Major Parenting Differences W/hubby

Updated on May 28, 2009
G.C. asks from Princeton, NJ
5 answers

We have a 22 month old and a 4 week old. It was tough for the toddler to adjust to the new baby because she had so much attention before but she's getting used to being a big sister. The problem is that I feel like my husband totally spoils our toddler. Sure, we want to help her transition but to me, there's a big difference between giving her the attention she needs and giving in to her every demand, which is what he does.

She'ss fine all day but then when dad comes home, she demands to be picked up. If he doesn't, she starts whining and crying because she knows he'll cave. She doesn't do this with me. We all know it's good to offer choices, but instead of just A or B, he offers A-Z or asks open ended questions like "what do you want to eat?" which I'm afraid will set me up to be a short order cook. If she asks for cookies right before dinner, he gives them to her. Kids should go to bed at roughly the same time every night but he lets her hang out until she's obviously exhausted. And on and on.

┄┄┄┄┄┄┄┄┄┄┄┄┄┄┄┄┄┄┄┄

*PROBLEM 1*. In the parenting post, how old is the couple's new baby?
*PROBLEM 2*. Write out the stretch of the parenting post from "She'ss fine all" through "And on and on.", switching "cookies" to "candy".

┄┄┄┄┄┄┄┄┄┄┄┄┄┄┄┄┄┄┄┄

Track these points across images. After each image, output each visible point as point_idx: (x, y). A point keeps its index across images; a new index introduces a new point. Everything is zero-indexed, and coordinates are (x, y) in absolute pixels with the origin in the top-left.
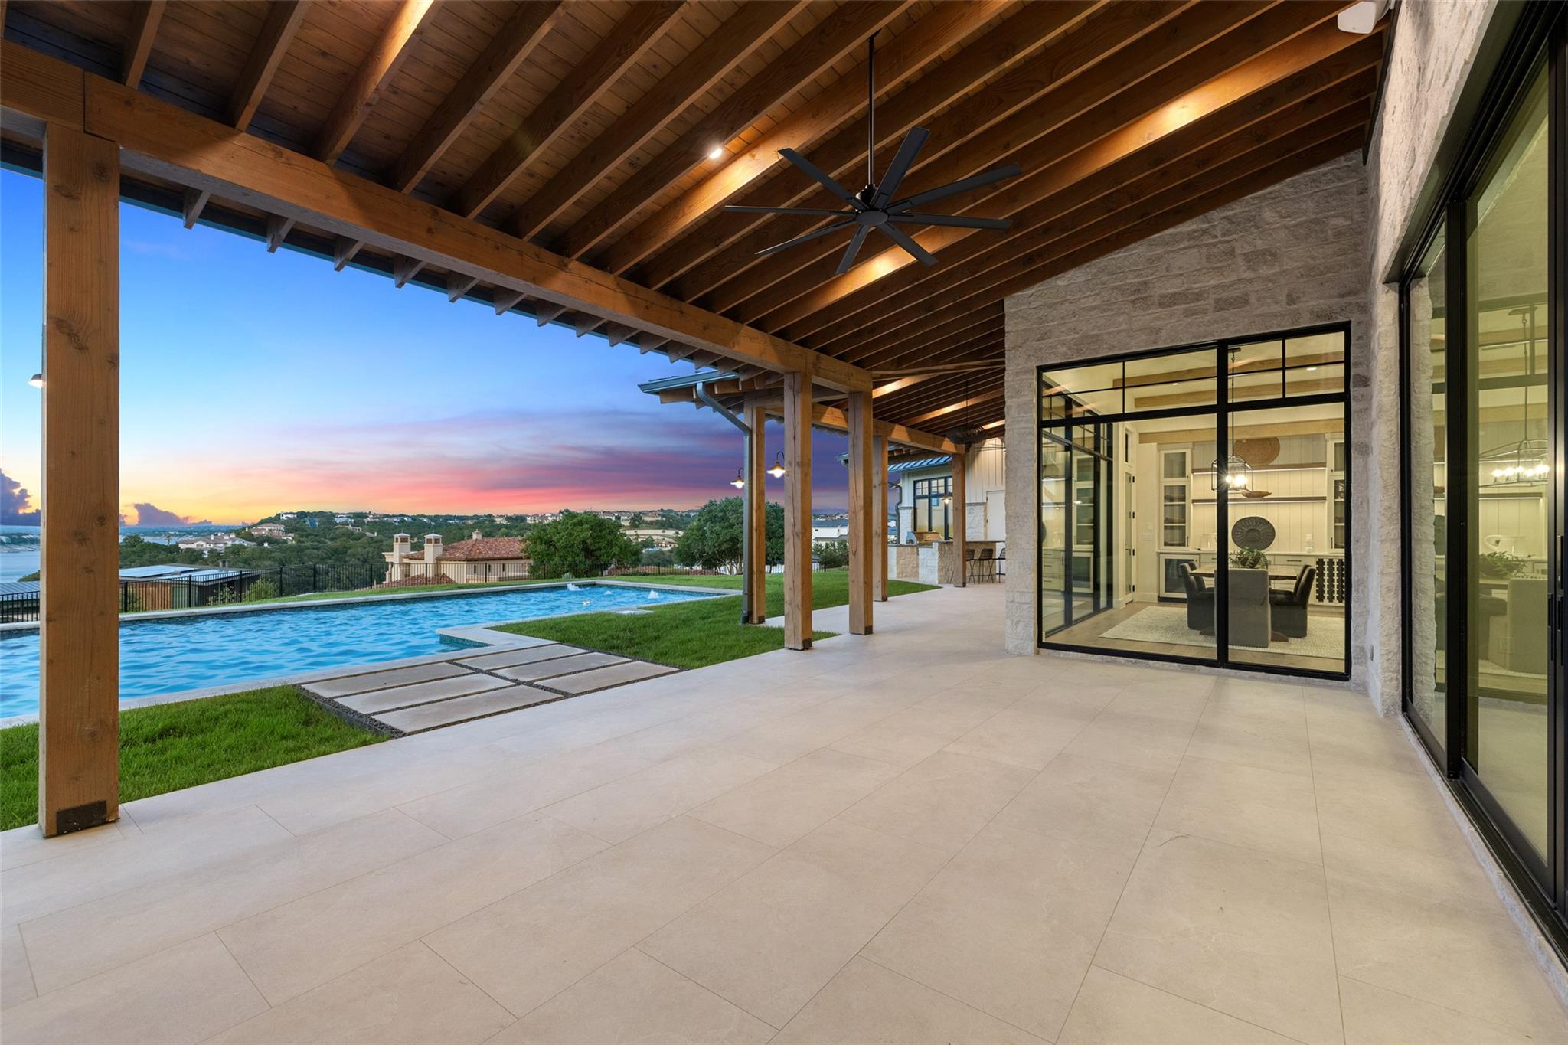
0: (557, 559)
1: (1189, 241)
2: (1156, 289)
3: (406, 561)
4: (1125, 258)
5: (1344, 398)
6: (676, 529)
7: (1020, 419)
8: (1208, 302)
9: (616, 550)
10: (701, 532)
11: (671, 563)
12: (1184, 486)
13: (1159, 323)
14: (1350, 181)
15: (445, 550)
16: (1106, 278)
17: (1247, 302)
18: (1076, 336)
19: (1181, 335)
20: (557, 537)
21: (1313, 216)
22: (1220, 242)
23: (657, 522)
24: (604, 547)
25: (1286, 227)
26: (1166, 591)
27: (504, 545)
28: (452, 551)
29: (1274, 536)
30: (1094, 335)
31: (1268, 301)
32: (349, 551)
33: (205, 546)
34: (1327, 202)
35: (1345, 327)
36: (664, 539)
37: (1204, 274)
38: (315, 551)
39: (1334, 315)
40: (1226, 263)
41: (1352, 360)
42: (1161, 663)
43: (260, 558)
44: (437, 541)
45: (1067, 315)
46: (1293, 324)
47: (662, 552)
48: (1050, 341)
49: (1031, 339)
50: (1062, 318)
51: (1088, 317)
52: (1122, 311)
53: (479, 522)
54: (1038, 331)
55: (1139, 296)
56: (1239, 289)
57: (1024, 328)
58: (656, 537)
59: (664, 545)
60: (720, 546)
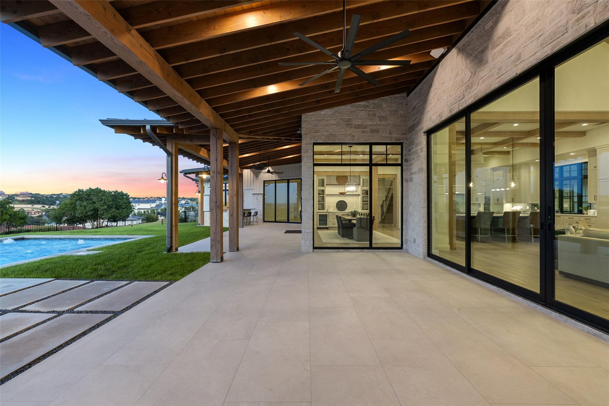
1: (363, 108)
2: (353, 122)
4: (344, 109)
5: (401, 165)
6: (43, 204)
7: (308, 162)
8: (368, 130)
10: (72, 206)
12: (324, 190)
13: (354, 133)
14: (404, 101)
16: (338, 114)
17: (379, 132)
18: (328, 133)
19: (361, 139)
21: (395, 109)
22: (371, 110)
25: (388, 110)
26: (319, 225)
29: (347, 206)
30: (333, 134)
31: (385, 132)
34: (399, 105)
35: (401, 144)
37: (368, 120)
39: (400, 140)
40: (373, 118)
41: (404, 154)
42: (354, 250)
45: (325, 125)
46: (391, 141)
48: (319, 134)
49: (312, 132)
50: (323, 126)
51: (332, 127)
52: (343, 127)
54: (314, 129)
55: (348, 123)
56: (377, 127)
57: (309, 127)
58: (27, 209)
59: (33, 213)
60: (86, 212)
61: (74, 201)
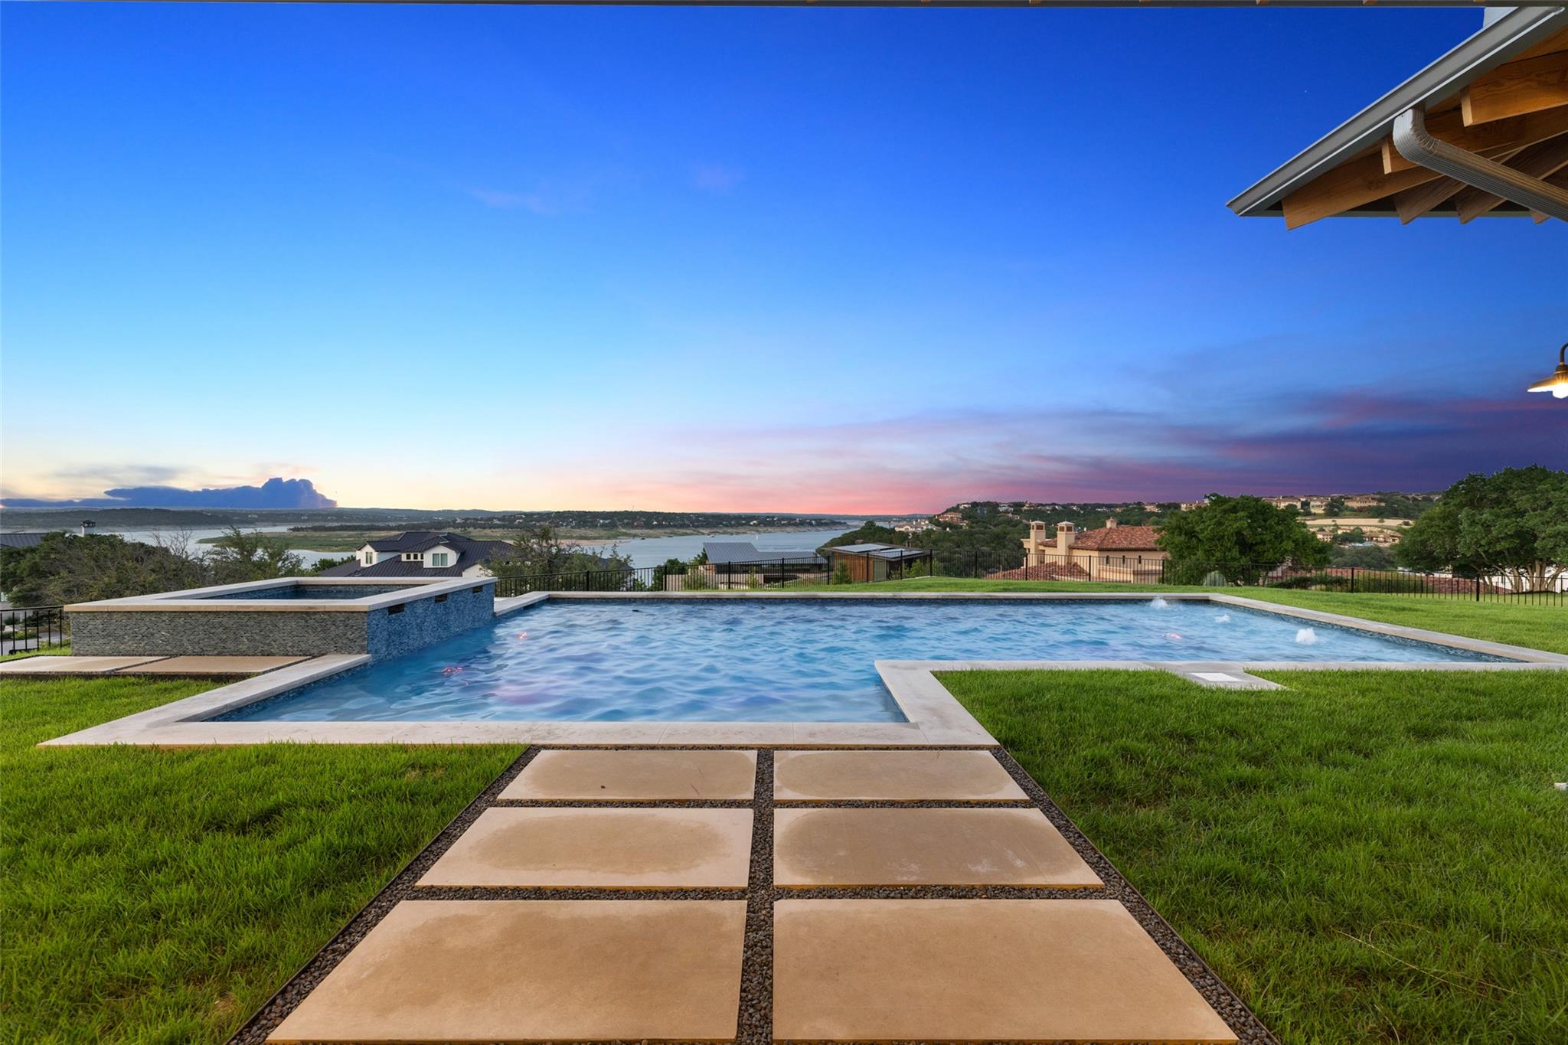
0: (1200, 554)
3: (1041, 548)
6: (1405, 517)
9: (1289, 545)
10: (1448, 523)
11: (1393, 564)
15: (1077, 538)
20: (1202, 526)
23: (1370, 509)
24: (1270, 541)
27: (1141, 535)
28: (1084, 540)
32: (1008, 536)
33: (910, 529)
36: (1382, 532)
38: (982, 536)
43: (944, 540)
44: (1069, 529)
47: (1380, 550)
53: (1127, 511)
58: (1369, 529)
59: (1382, 539)
60: (1491, 543)
61: (1452, 508)
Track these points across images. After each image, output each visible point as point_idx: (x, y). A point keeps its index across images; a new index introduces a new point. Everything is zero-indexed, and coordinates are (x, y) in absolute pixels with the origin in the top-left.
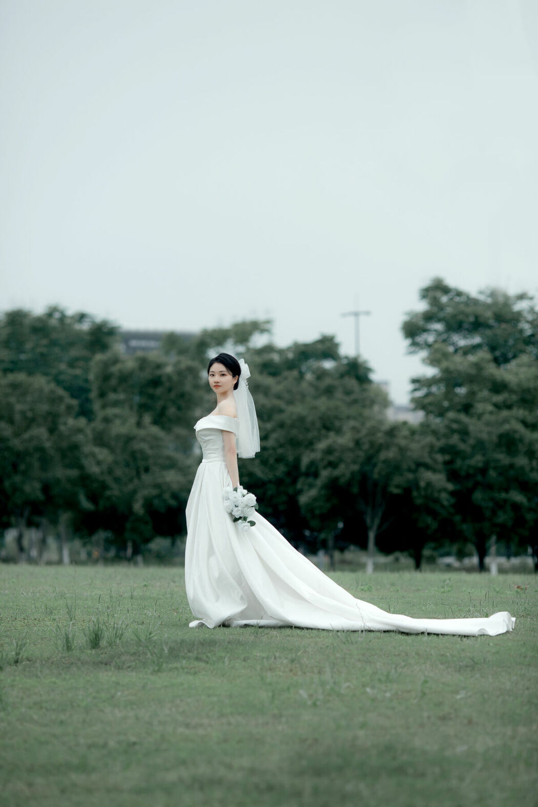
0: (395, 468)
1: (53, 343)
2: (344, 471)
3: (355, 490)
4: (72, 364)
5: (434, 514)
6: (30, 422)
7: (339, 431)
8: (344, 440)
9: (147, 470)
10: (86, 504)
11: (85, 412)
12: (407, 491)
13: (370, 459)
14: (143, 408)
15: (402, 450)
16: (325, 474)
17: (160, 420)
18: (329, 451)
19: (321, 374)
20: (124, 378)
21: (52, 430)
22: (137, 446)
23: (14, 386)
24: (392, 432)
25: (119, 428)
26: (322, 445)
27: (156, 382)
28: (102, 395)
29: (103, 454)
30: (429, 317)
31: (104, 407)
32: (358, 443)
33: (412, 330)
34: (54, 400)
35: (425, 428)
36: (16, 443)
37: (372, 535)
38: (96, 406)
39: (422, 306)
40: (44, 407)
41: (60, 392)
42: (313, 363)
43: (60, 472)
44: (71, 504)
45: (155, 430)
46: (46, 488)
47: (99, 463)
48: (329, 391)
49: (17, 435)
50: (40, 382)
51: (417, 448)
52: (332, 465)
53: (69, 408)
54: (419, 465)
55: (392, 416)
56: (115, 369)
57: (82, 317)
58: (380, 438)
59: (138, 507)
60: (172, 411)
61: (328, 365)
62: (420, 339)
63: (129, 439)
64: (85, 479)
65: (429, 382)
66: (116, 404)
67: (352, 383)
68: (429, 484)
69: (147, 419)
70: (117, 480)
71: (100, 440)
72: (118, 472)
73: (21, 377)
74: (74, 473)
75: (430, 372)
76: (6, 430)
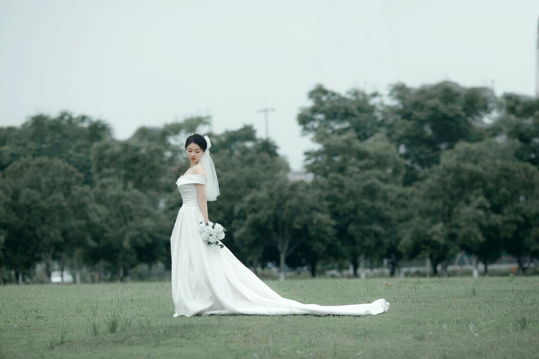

┄┄┄┄┄┄┄┄┄┄┄┄┄┄┄┄┄┄┄┄

*RESPONSE 1*. Four weeks old.

*RESPONSE 2*.
She'ss fine all day but then when dad comes home, she demands to be picked up. If he doesn't, she starts whining and crying because she knows he'll cave. She doesn't do this with me. We all know it's good to offer choices, but instead of just A or B, he offers A-Z or asks open ended questions like "what do you want to eat?" which I'm afraid will set me up to be a short order cook. If she asks for candy right before dinner, he gives them to her. Kids should go to bed at roughly the same time every night but he lets her hang out until she's obviously exhausted. And on and on.